Let $A(x)$ be the area between the function and the $x$-axis and between the $y$-axis and the vertical line at a given $x$. Consider the following function.
$$f(t) = \begin{cases} - 2t + 8, & t \leqslant 3 \\ 2,& t > 3 \end{cases}$$
the textbook has the answer
$$A(x) = \begin{cases}8x - x^2, & 0 \leqslant x \leqslant 3 \\ 2x + 9,& {x > 3} \end{cases}$$
My rough work: area of triangle is $\frac 12 \cdot (-2x + 8)$, area of rectangle is $(2)(x-3)$.

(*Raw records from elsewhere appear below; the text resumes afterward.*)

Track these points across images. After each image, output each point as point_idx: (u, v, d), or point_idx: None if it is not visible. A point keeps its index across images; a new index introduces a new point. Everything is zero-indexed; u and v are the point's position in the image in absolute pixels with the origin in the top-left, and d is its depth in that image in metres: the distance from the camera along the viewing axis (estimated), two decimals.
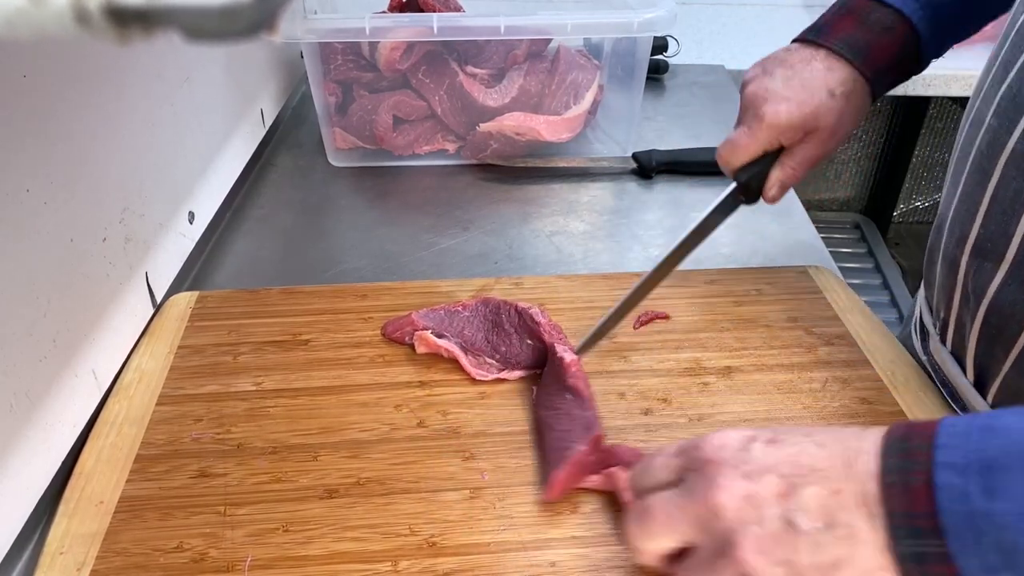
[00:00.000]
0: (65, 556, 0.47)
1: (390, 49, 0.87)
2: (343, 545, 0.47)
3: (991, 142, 0.50)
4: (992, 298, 0.51)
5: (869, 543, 0.34)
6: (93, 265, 0.58)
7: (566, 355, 0.57)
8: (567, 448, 0.50)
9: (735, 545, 0.36)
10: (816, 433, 0.39)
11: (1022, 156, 0.47)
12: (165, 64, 0.70)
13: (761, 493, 0.36)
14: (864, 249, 1.75)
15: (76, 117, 0.55)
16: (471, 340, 0.62)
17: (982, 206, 0.51)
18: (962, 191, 0.54)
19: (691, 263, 0.77)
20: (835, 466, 0.36)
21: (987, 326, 0.52)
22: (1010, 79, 0.49)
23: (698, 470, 0.38)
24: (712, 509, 0.37)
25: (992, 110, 0.51)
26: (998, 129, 0.49)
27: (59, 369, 0.53)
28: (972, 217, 0.52)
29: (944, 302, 0.58)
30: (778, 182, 0.61)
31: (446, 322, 0.63)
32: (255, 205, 0.88)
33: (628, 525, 0.40)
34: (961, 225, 0.54)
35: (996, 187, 0.49)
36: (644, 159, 0.93)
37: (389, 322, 0.64)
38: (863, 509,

Please explain how to get the answer.
On
Assuming the area under discussion is the area between the function $f(t)$, the $t$-axis, and the vertical lines $t=0$ and $t=x$.
$$\begin{align} f(t) & =\begin{cases}−2t+8 & : t\leqslant 3 \\[1ex] 2 & : t \ge 3\end{cases} \\[2ex]\text{by integration}\\[2ex] A(x) & =\begin{cases}\displaystyle \int_0^x 8-2 t \operatorname{d}t &: x\leqslant 3 \\[1ex]\displaystyle \int_0^3 -2t + 8 \operatorname{d}t +\int_3^x 2\operatorname{d}t & : x> 3 \end{cases} \\[1ex] & =\begin{cases} 8x-x^2 &: x\leqslant 3 \\[1ex] 8(3)-(3)^2 + 2x - 6 & : x> 3 \end{cases} \\[1ex] & =\begin{cases} 8x-x^2 &: x\leqslant 3 \\[1ex] 9 + 2x & : x> 3 \end{cases} \end{align}$$
If this is pre-calculus, then you simply break the figure into polygons as follows:
For $x$ values of $x$ less than $3$ you have a rectangle of width $x$ and height $8-2x$, and a triangle of width $x$ and height $2x$
For $x$ values greater than $3$ you have a rectangle of width $x$ and height $2$ plus a fixed triangle of base $3$ height $6$
Calculate this and the answer should be the same.
Ok if you haven't heard of integration, you can solve this geometrically.
For the interval $[0,3]$ consider it as a trapeziod. Call this area $A_1$ the trapeziod for $x\leqslant3$ which given the defined function $f(t)$ will have area: $$A_1=\frac{1}{2}(b^1+b^2)\cdot l\tag{1}$$ Where $b^1$ and $b^2$ are the side lengths, defined by $f(t)$ and $l$ is the width, defined by $t$. So that expression $(1)$ becomes: $$A_1=\frac{1}{2}[(8) + (-2t+8)]t$$ $$=\frac{1}{2}(-2t+16)t$$ $$=\frac{1}{2}(-2t^2+16t)$$ $$=-t^2+8t$$ If your area function is defined in terms of x you now have: $$A(x)=8x-x^2, 0\leqslant x \leqslant3$$ For $x>3$ it appears the textbook takes into account the trapeziod shape. So the second part of the piecewise function is defined here as $2(x-3)+15$. The $15$ comes from $A(x)$ evaluated at $x = 3$. This expands to:
$$A(x)=2x + 9, x > 3$$ So as required you have your piecewise function: $$A(x) = \begin{cases}8x - x^2, & 0 \leqslant x \leqslant 3 \\ 2x + 9,& {x > 3} \end{cases}$$